_Work to be completed_:
Scan the material for the string "xset" and copy out every line in which it occurs.

_Given records_:
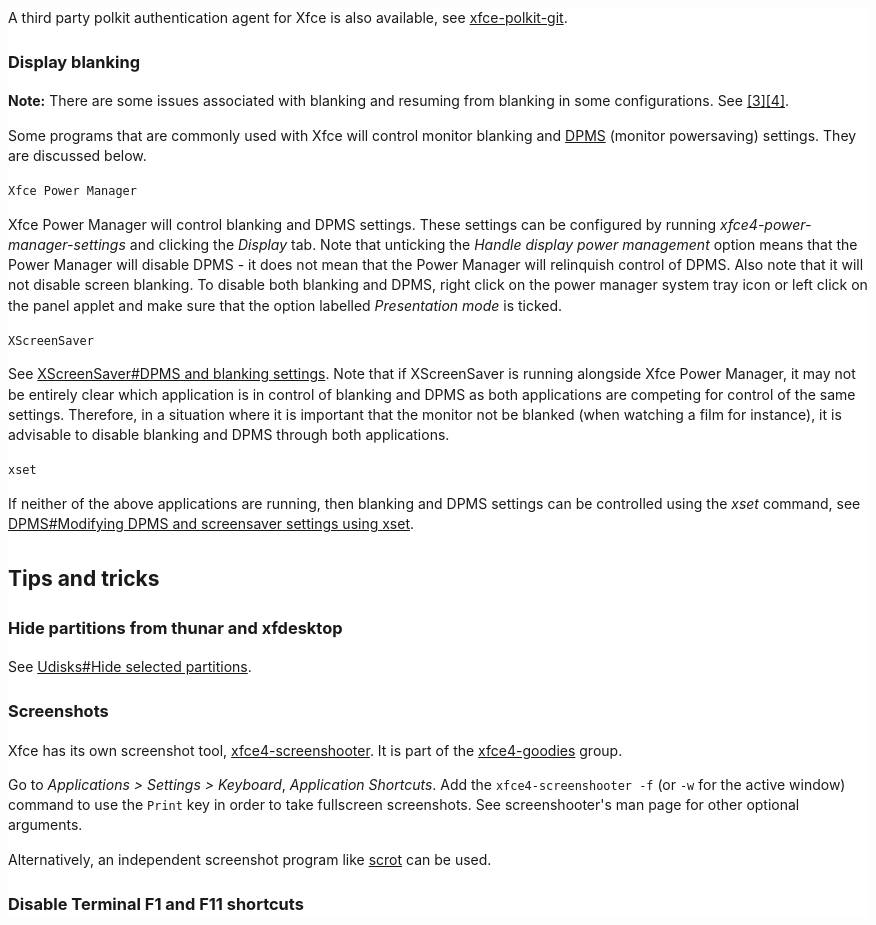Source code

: A third party polkit authentication agent for Xfce is also available, see [xfce-polkit-git](https://aur.archlinux.org/packages/xfce-polkit-git/).

### Display blanking

**Note:** There are some issues associated with blanking and resuming from blanking in some configurations. See [[3]](https://bbs.archlinux.org/viewtopic.php?id=194313&p=2)[[4]](https://bugzilla.xfce.org/show_bug.cgi?id=11107).

Some programs that are commonly used with Xfce will control monitor blanking and [DPMS](/index.php/DPMS "DPMS") (monitor powersaving) settings. They are discussed below.

	Xfce Power Manager

Xfce Power Manager will control blanking and DPMS settings. These settings can be configured by running *xfce4-power-manager-settings* and clicking the *Display* tab. Note that unticking the *Handle display power management* option means that the Power Manager will disable DPMS - it does not mean that the Power Manager will relinquish control of DPMS. Also note that it will not disable screen blanking. To disable both blanking and DPMS, right click on the power manager system tray icon or left click on the panel applet and make sure that the option labelled *Presentation mode* is ticked.

	XScreenSaver

See [XScreenSaver#DPMS and blanking settings](/index.php/XScreenSaver#DPMS_and_blanking_settings "XScreenSaver"). Note that if XScreenSaver is running alongside Xfce Power Manager, it may not be entirely clear which application is in control of blanking and DPMS as both applications are competing for control of the same settings. Therefore, in a situation where it is important that the monitor not be blanked (when watching a film for instance), it is advisable to disable blanking and DPMS through both applications.

	xset

If neither of the above applications are running, then blanking and DPMS settings can be controlled using the *xset* command, see [DPMS#Modifying DPMS and screensaver settings using xset](/index.php/DPMS#Modifying_DPMS_and_screensaver_settings_using_xset "DPMS").

## Tips and tricks

### Hide partitions from thunar and xfdesktop

See [Udisks#Hide selected partitions](/index.php/Udisks#Hide_selected_partitions "Udisks").

### Screenshots

Xfce has its own screenshot tool, [xfce4-screenshooter](https://www.archlinux.org/packages/?name=xfce4-screenshooter). It is part of the [xfce4-goodies](https://www.archlinux.org/groups/x86_64/xfce4-goodies/) group.

Go to *Applications > Settings > Keyboard*, *Application Shortcuts*. Add the `xfce4-screenshooter -f` (or `-w` for the active window) command to use the `Print` key in order to take fullscreen screenshots. See screenshooter's man page for other optional arguments.

Alternatively, an independent screenshot program like [scrot](/index.php/Taking_a_screenshot#scrot "Taking a screenshot") can be used.

### Disable Terminal F1 and F11 shortcuts
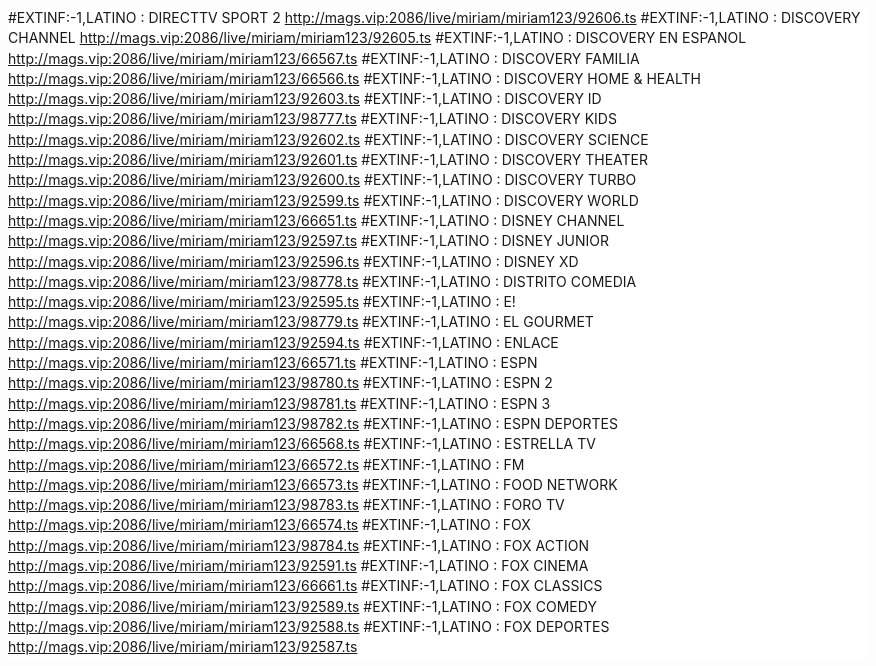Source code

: #EXTINF:-1,LATINO : DIRECTTV SPORT 2
http://mags.vip:2086/live/miriam/miriam123/92606.ts
#EXTINF:-1,LATINO : DISCOVERY CHANNEL
http://mags.vip:2086/live/miriam/miriam123/92605.ts
#EXTINF:-1,LATINO : DISCOVERY EN ESPANOL
http://mags.vip:2086/live/miriam/miriam123/66567.ts
#EXTINF:-1,LATINO : DISCOVERY FAMILIA
http://mags.vip:2086/live/miriam/miriam123/66566.ts
#EXTINF:-1,LATINO : DISCOVERY HOME & HEALTH
http://mags.vip:2086/live/miriam/miriam123/92603.ts
#EXTINF:-1,LATINO : DISCOVERY ID
http://mags.vip:2086/live/miriam/miriam123/98777.ts
#EXTINF:-1,LATINO : DISCOVERY KIDS
http://mags.vip:2086/live/miriam/miriam123/92602.ts
#EXTINF:-1,LATINO : DISCOVERY SCIENCE
http://mags.vip:2086/live/miriam/miriam123/92601.ts
#EXTINF:-1,LATINO : DISCOVERY THEATER
http://mags.vip:2086/live/miriam/miriam123/92600.ts
#EXTINF:-1,LATINO : DISCOVERY TURBO
http://mags.vip:2086/live/miriam/miriam123/92599.ts
#EXTINF:-1,LATINO : DISCOVERY WORLD
http://mags.vip:2086/live/miriam/miriam123/66651.ts
#EXTINF:-1,LATINO : DISNEY CHANNEL
http://mags.vip:2086/live/miriam/miriam123/92597.ts
#EXTINF:-1,LATINO : DISNEY JUNIOR
http://mags.vip:2086/live/miriam/miriam123/92596.ts
#EXTINF:-1,LATINO : DISNEY XD
http://mags.vip:2086/live/miriam/miriam123/98778.ts
#EXTINF:-1,LATINO : DISTRITO COMEDIA
http://mags.vip:2086/live/miriam/miriam123/92595.ts
#EXTINF:-1,LATINO : E!
http://mags.vip:2086/live/miriam/miriam123/98779.ts
#EXTINF:-1,LATINO : EL GOURMET
http://mags.vip:2086/live/miriam/miriam123/92594.ts
#EXTINF:-1,LATINO : ENLACE
http://mags.vip:2086/live/miriam/miriam123/66571.ts
#EXTINF:-1,LATINO : ESPN
http://mags.vip:2086/live/miriam/miriam123/98780.ts
#EXTINF:-1,LATINO : ESPN 2
http://mags.vip:2086/live/miriam/miriam123/98781.ts
#EXTINF:-1,LATINO : ESPN 3
http://mags.vip:2086/live/miriam/miriam123/98782.ts
#EXTINF:-1,LATINO : ESPN DEPORTES
http://mags.vip:2086/live/miriam/miriam123/66568.ts
#EXTINF:-1,LATINO : ESTRELLA TV
http://mags.vip:2086/live/miriam/miriam123/66572.ts
#EXTINF:-1,LATINO : FM
http://mags.vip:2086/live/miriam/miriam123/66573.ts
#EXTINF:-1,LATINO : FOOD NETWORK
http://mags.vip:2086/live/miriam/miriam123/98783.ts
#EXTINF:-1,LATINO : FORO TV
http://mags.vip:2086/live/miriam/miriam123/66574.ts
#EXTINF:-1,LATINO : FOX
http://mags.vip:2086/live/miriam/miriam123/98784.ts
#EXTINF:-1,LATINO : FOX ACTION
http://mags.vip:2086/live/miriam/miriam123/92591.ts
#EXTINF:-1,LATINO : FOX CINEMA
http://mags.vip:2086/live/miriam/miriam123/66661.ts
#EXTINF:-1,LATINO : FOX CLASSICS
http://mags.vip:2086/live/miriam/miriam123/92589.ts
#EXTINF:-1,LATINO : FOX COMEDY
http://mags.vip:2086/live/miriam/miriam123/92588.ts
#EXTINF:-1,LATINO : FOX DEPORTES
http://mags.vip:2086/live/miriam/miriam123/92587.ts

_Solution for this exercise_:
	xset
If neither of the above applications are running, then blanking and DPMS settings can be controlled using the *xset* command, see [DPMS#Modifying DPMS and screensaver settings using xset](/index.php/DPMS#Modifying_DPMS_and_screensaver_settings_using_xset "DPMS").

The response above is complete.